## Material provided
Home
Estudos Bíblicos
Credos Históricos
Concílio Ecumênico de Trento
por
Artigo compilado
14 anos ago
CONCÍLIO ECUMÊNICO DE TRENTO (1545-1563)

==

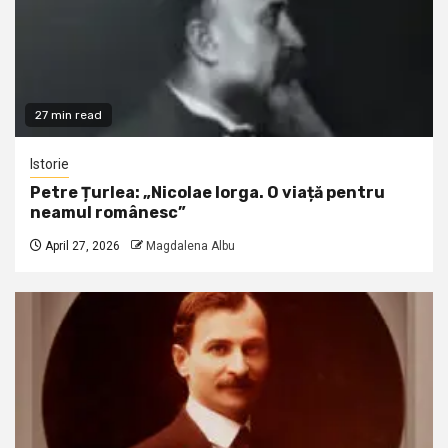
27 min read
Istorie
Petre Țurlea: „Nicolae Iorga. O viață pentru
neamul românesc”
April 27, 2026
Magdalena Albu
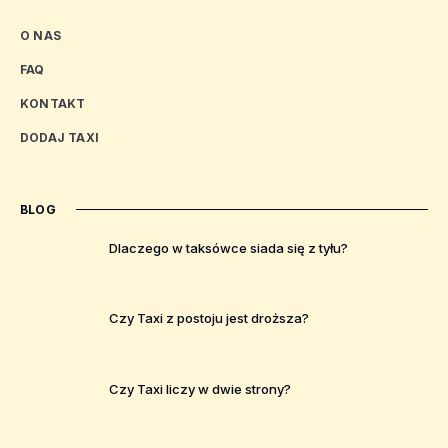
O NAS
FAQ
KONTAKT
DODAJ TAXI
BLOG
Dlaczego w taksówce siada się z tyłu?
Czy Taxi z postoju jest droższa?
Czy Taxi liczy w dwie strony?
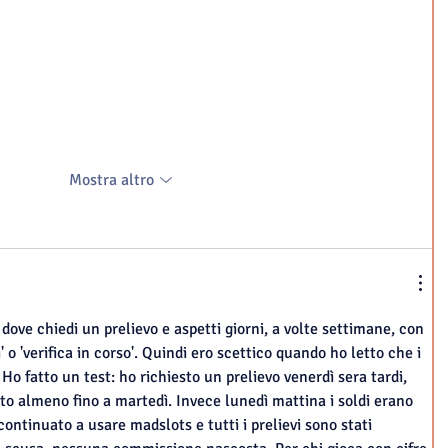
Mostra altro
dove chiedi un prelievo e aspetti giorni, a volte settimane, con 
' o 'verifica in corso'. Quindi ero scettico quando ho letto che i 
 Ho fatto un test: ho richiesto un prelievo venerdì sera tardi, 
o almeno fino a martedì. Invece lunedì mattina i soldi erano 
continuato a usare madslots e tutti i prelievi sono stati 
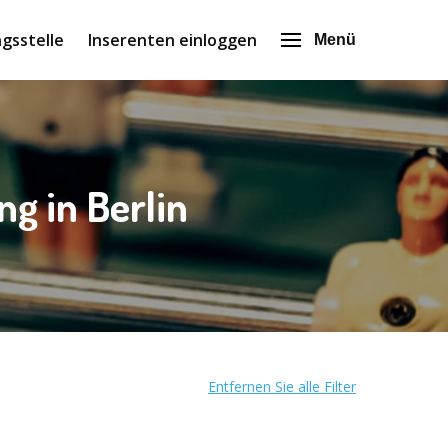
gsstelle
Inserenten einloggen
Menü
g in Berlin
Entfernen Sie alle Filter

==

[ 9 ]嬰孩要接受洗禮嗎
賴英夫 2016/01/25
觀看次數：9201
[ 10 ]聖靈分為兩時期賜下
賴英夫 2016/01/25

## About this exercise
The range runs from the line with "Credos Históricos" up to and including the line with "CONCÍLIO ECUMÊNICO DE TRENTO (1545-1563)" in the listing above; please write out exactly those lines and nothing more.

## Result of the task
Credos Históricos
Concílio Ecumênico de Trento
por
Artigo compilado
14 anos ago
CONCÍLIO ECUMÊNICO DE TRENTO (1545-1563)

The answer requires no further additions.